**Text transcribed from the pages:**

-------

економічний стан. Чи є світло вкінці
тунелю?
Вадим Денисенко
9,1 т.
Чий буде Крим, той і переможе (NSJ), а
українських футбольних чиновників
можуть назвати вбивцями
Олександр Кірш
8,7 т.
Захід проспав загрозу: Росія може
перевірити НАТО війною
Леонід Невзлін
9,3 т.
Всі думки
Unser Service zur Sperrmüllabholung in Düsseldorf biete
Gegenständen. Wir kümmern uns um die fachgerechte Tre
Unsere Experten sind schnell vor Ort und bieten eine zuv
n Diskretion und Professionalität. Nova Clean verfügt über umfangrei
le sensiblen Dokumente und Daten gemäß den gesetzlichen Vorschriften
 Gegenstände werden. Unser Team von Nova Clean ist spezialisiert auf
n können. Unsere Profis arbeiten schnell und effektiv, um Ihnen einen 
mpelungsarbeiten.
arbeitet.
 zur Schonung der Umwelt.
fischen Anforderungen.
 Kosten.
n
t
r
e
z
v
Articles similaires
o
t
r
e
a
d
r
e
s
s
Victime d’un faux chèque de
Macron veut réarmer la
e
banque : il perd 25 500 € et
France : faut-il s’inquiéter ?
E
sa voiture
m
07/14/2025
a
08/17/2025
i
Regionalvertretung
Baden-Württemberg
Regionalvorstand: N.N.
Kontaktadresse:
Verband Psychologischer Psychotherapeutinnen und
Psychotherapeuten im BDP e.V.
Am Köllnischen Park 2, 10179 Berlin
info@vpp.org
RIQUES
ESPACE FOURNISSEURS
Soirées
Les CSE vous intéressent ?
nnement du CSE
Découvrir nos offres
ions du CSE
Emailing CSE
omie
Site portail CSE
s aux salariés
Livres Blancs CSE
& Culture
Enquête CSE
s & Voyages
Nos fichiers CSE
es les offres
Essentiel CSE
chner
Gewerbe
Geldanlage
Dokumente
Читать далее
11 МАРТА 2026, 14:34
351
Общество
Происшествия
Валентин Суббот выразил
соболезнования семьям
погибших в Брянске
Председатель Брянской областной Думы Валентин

-------

**What to work on:** Render every line of the items above as a numbered list, leaving out any blank lines.

**Output for this task:**
1. економічний стан. Чи є світло вкінці
2. тунелю?
3. Вадим Денисенко
4. 9,1 т.
5. Чий буде Крим, той і переможе (NSJ), а
6. українських футбольних чиновників
7. можуть назвати вбивцями
8. Олександр Кірш
9. 8,7 т.
10. Захід проспав загрозу: Росія може
11. перевірити НАТО війною
12. Леонід Невзлін
13. 9,3 т.
14. Всі думки
15. Unser Service zur Sperrmüllabholung in Düsseldorf biete
16. Gegenständen. Wir kümmern uns um die fachgerechte Tre
17. Unsere Experten sind schnell vor Ort und bieten eine zuv
18. n Diskretion und Professionalität. Nova Clean verfügt über umfangrei
19. le sensiblen Dokumente und Daten gemäß den gesetzlichen Vorschriften
20.  Gegenstände werden. Unser Team von Nova Clean ist spezialisiert auf
21. n können. Unsere Profis arbeiten schnell und effektiv, um Ihnen einen 
22. mpelungsarbeiten.
23. arbeitet.
24.  zur Schonung der Umwelt.
25. fischen Anforderungen.
26.  Kosten.
27. n
28. t
29. r
30. e
31. z
32. v
33. Articles similaires
34. o
35. t
36. r
37. e
38. a
39. d
40. r
41. e
42. s
43. s
44. Victime d’un faux chèque de
45. Macron veut réarmer la
46. e
47. banque : il perd 25 500 € et
48. France : faut-il s’inquiéter ?
49. E
50. sa voiture
51. m
52. 07/14/2025
53. a
54. 08/17/2025
55. i
56. Regionalvertretung
57. Baden-Württemberg
58. Regionalvorstand: N.N.
59. Kontaktadresse:
60. Verband Psychologischer Psychotherapeutinnen und
61. Psychotherapeuten im BDP e.V.
62. Am Köllnischen Park 2, 10179 Berlin
63. info@vpp.org
64. RIQUES
65. ESPACE FOURNISSEURS
66. Soirées
67. Les CSE vous intéressent ?
68. nnement du CSE
69. Découvrir nos offres
70. ions du CSE
71. Emailing CSE
72. omie
73. Site portail CSE
74. s aux salariés
75. Livres Blancs CSE
76. & Culture
77. Enquête CSE
78. s & Voyages
79. Nos fichiers CSE
80. es les offres
81. Essentiel CSE
82. chner
83. Gewerbe
84. Geldanlage
85. Dokumente
86. Читать далее
87. 11 МАРТА 2026, 14:34
88. 351
89. Общество
90. Происшествия
91. Валентин Суббот выразил
92. соболезнования семьям
93. погибших в Брянске
94. Председатель Брянской областной Думы Валентин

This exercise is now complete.